(Excerpted passage)

Ed Spivia’s Lake Lanier home, where he and his wife, Barbara, have lived for two decades, has walls lined with photographs of scores of movie folk with whom he has worked over the years, including some of his favorites: Burt Reynolds, Sally Fields, Walter Matthau, John Wayne and Hal Needham. During a visit a few years ago by Needham, Spivia arranged for the director-veteran stuntman to stop by Brenau to meet with students and do an interview on WBCX.
After overseeing production of more than 300 feature films in Georgia, Spivia started a production company based at the old Lakewood Fairgrounds on the south side of Atlanta that has become one of the most important locales in the global movie industry. The area is home to Tyler Perry Productions, a Warner bros. property department and the Pinewood Atlanta Studios group that includes Marvel Studios, which produced some of the top-grossing films of 2018. In 2006 Gov. Sonny Perdue lured Spivia out of semi-retirement to lead the Georgia Film, Video and Music Advisory Commission and spearhead more government incentives for the film industry.

(End Excerpted passage)
(Raw data)

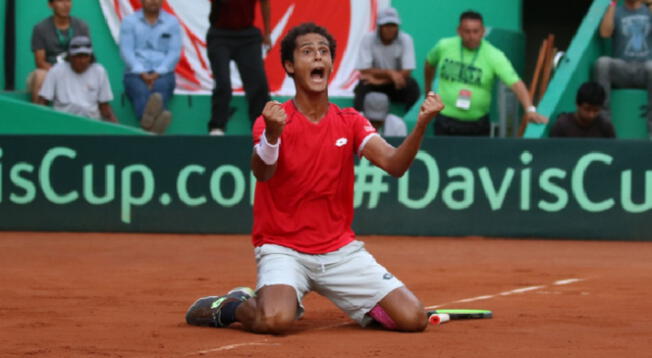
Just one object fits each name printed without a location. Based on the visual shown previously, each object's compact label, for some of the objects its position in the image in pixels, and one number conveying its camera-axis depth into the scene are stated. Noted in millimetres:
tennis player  6961
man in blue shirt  15016
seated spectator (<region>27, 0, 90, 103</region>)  15219
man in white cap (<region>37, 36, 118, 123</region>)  14484
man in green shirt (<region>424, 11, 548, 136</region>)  13953
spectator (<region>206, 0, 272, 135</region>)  13695
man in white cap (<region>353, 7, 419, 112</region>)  14680
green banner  12859
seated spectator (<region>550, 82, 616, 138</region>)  13305
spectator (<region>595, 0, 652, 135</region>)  14688
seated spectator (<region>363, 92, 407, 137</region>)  14320
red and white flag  16891
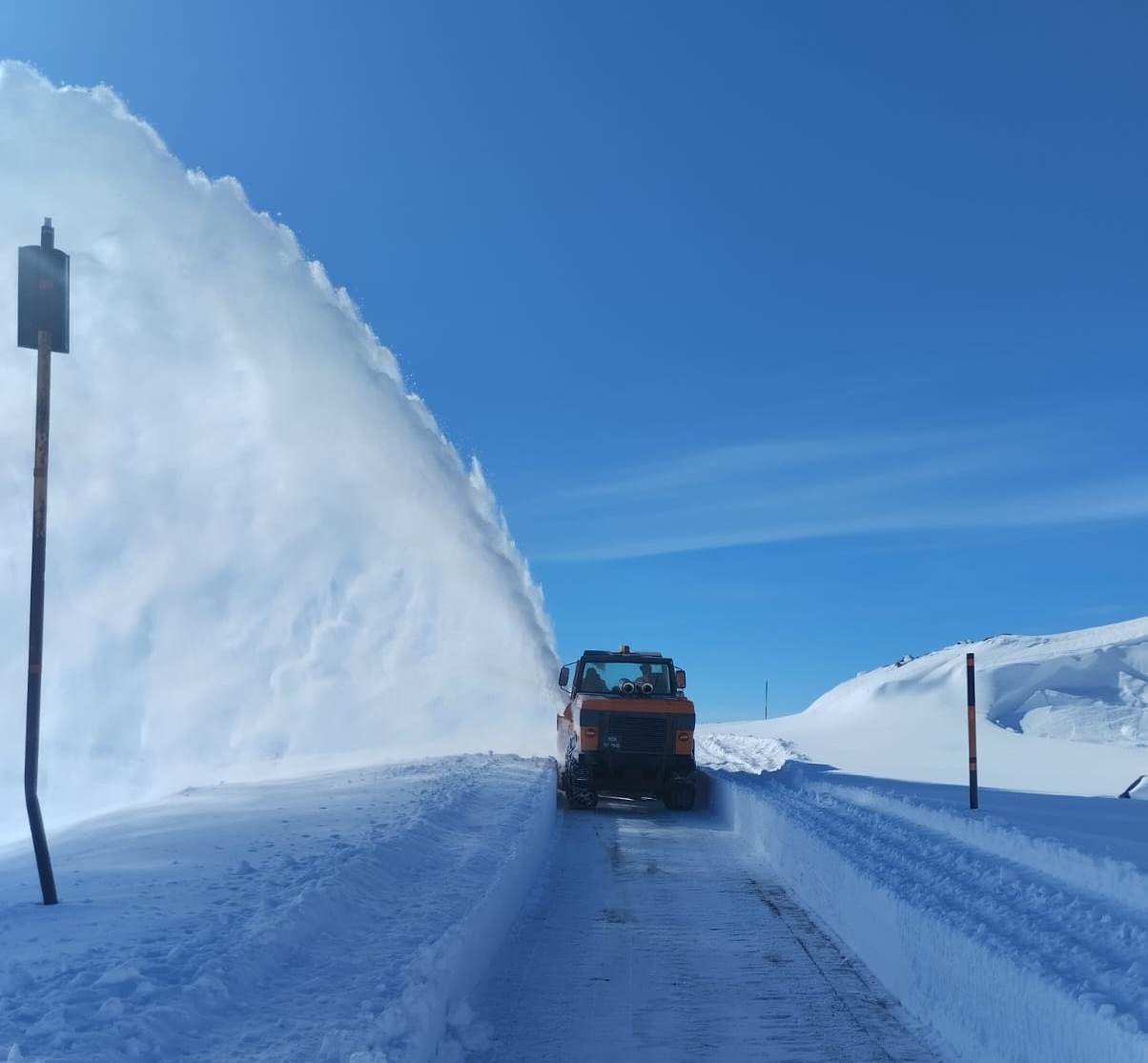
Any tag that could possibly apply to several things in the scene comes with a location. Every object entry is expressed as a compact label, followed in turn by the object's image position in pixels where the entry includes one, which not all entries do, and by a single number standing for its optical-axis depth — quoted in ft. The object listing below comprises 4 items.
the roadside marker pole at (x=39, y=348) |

(End Raw data)

# Goal of the exercise
According to the passage about Ed Spivia, where was the production company he started based?

# Output of the exercise
At the old Lakewood Fairgrounds on the south side of Atlanta.